As the organization is planning to use AWS for BigData analysis and the total data size is expected to be 400TB, they are planning to use 150 EC2 instances with EFS for better performance needs. Now, they have asked for a recommendation on performance mode for EFS.

Amazon Elastic File System (Amazon EFS) is a fully managed, scalable, and highly available cloud-native file system. It provides a simple, scalable, and fully managed elastic NFS file system for use with AWS Cloud services and on-premises resources. EFS supports two performance modes: General Purpose and Max I/O.

General Purpose mode is the default performance mode for EFS. It provides low-latency access to EFS, which is suitable for a wide range of use cases such as web serving, content management, and home directories. General Purpose mode can handle performance with general purpose mode till 10s of EC2 instances.

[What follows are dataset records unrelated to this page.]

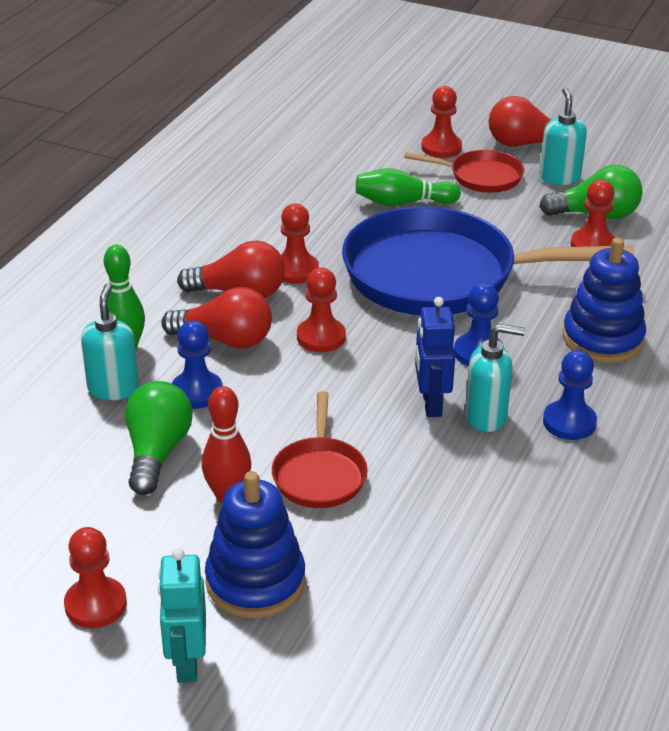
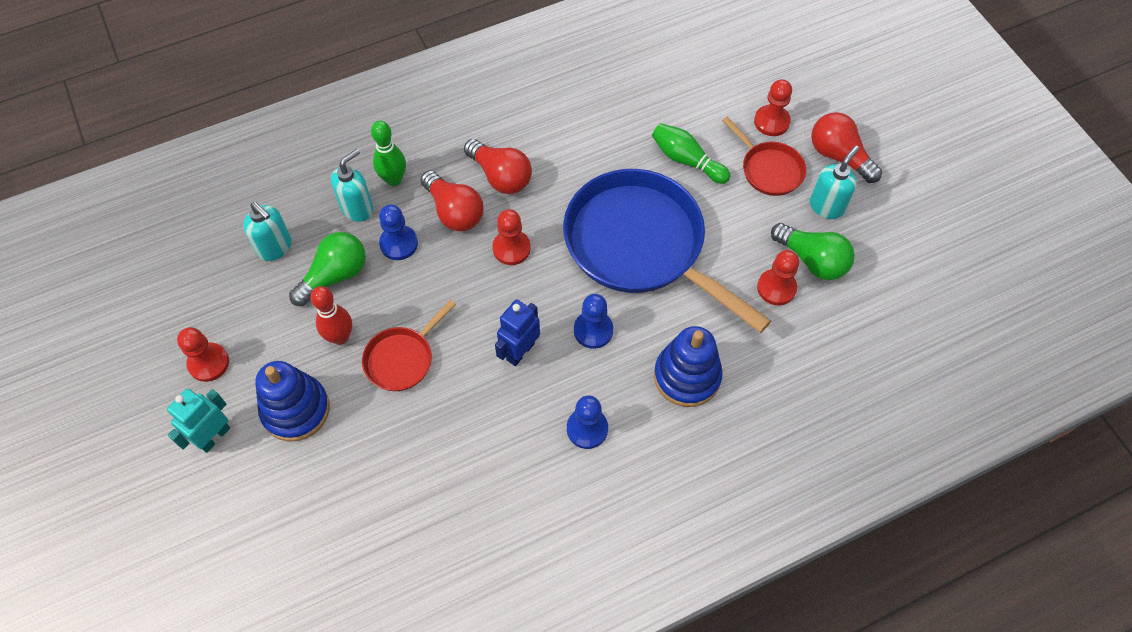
camera: 40 degrees right, 25 degrees up
red pawn [281,203,319,284] -> none
turquoise soap dispenser [465,324,525,432] -> turquoise soap dispenser moved to [243,202,292,261]

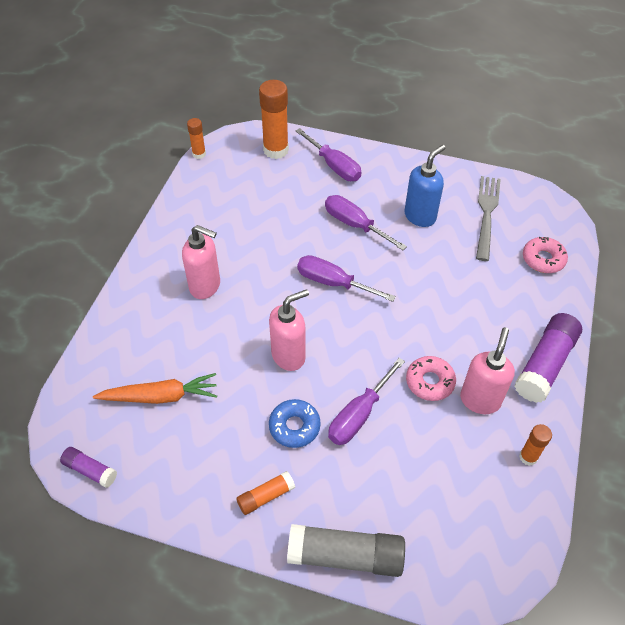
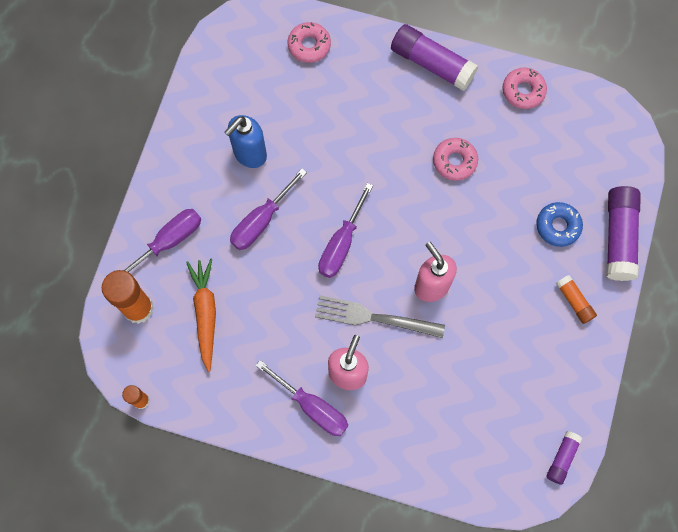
camera: 90 degrees left, 20 degrees up
orange carrot [93,373,217,404] -> orange carrot moved to [186,259,216,372]
blue donut [269,399,321,448] -> blue donut moved to [536,202,583,247]
grey glue stick [287,524,405,577] -> purple glue stick [606,186,641,281]
purple screwdriver [328,358,405,445] -> purple screwdriver moved to [256,360,348,436]
blue soap dispenser [405,145,446,227] -> blue soap dispenser turned 90 degrees counterclockwise [225,115,267,168]
pink soap dispenser [460,327,515,414] -> none
grey fork [476,176,501,261] -> grey fork moved to [315,295,445,338]
orange glue stick [519,424,552,466] -> pink donut [503,67,547,109]

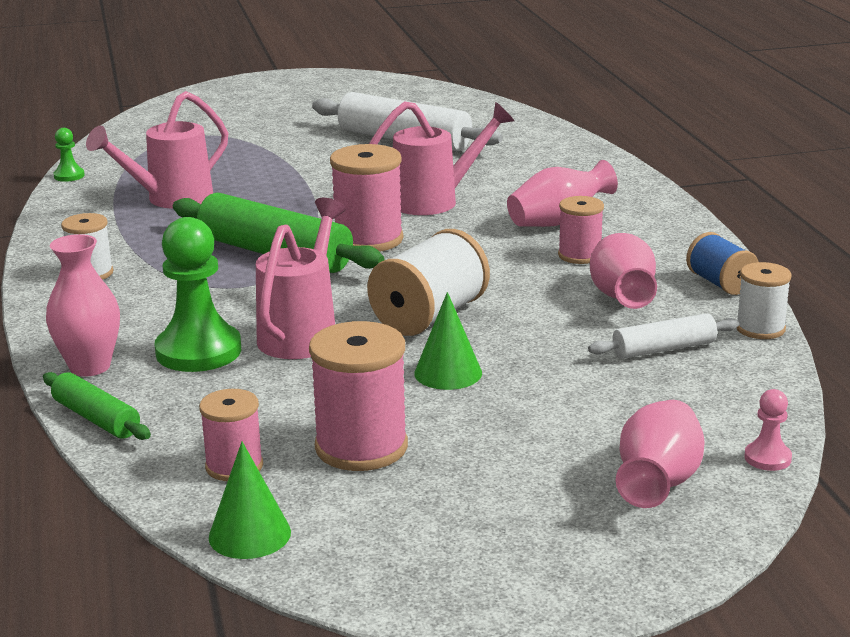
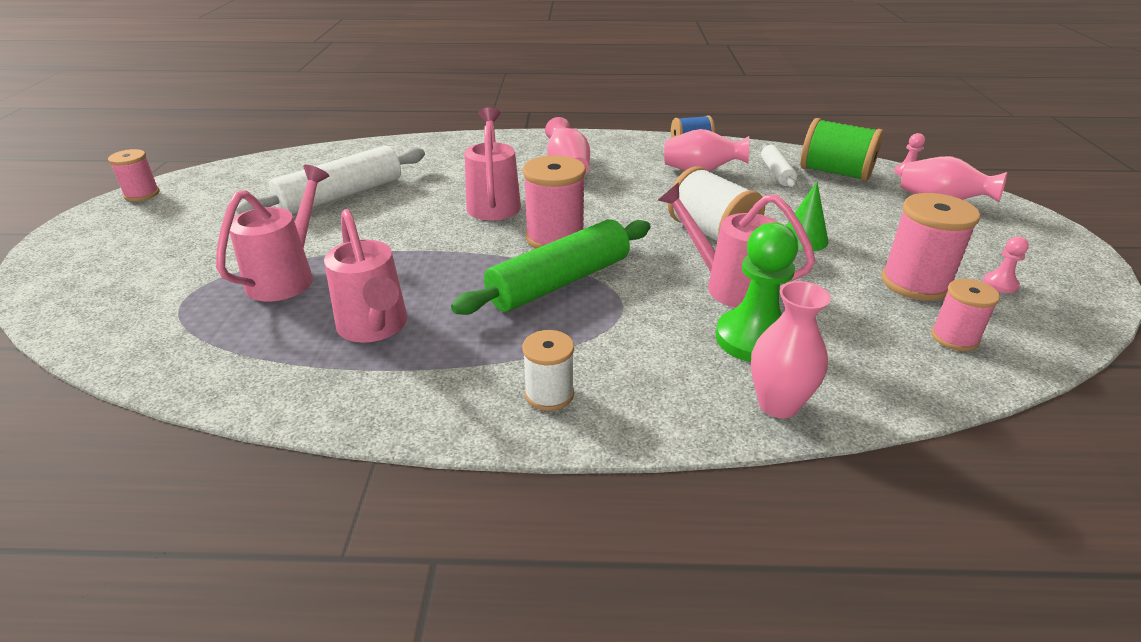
camera: 75 degrees left, 10 degrees up
green rolling pin [43,372,151,440] -> none
green pawn [53,128,85,182] -> none
green cone [209,442,291,559] -> none
pink spool [558,196,604,264] -> pink spool moved to [108,149,160,201]
white spool [737,262,792,339] -> none
none -> pink watering can [216,165,329,302]
none -> green spool [800,118,883,182]
none -> pink pawn [983,236,1029,293]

Max I/O mode provides higher levels of aggregate throughput and operations per second with a tradeoff of slightly higher latencies. It is designed for higher levels of concurrency and higher throughput workloads such as big data, analytics, and media processing. Max I/O mode is recommended for use cases that require higher levels of parallelism and throughput, such as HPC, big data, and media processing.

Considering the use case of BigData analysis and the requirement of better performance with 150 EC2 instances, it is recommended to use Performance mode = Max I/O. This will provide higher levels of aggregate throughput and operations per second, which is suitable for big data analytics workloads.

In conclusion, the recommendation for the organization is to use Performance mode = Max I/O for EFS when analyzing BigData with 150 EC2 instances.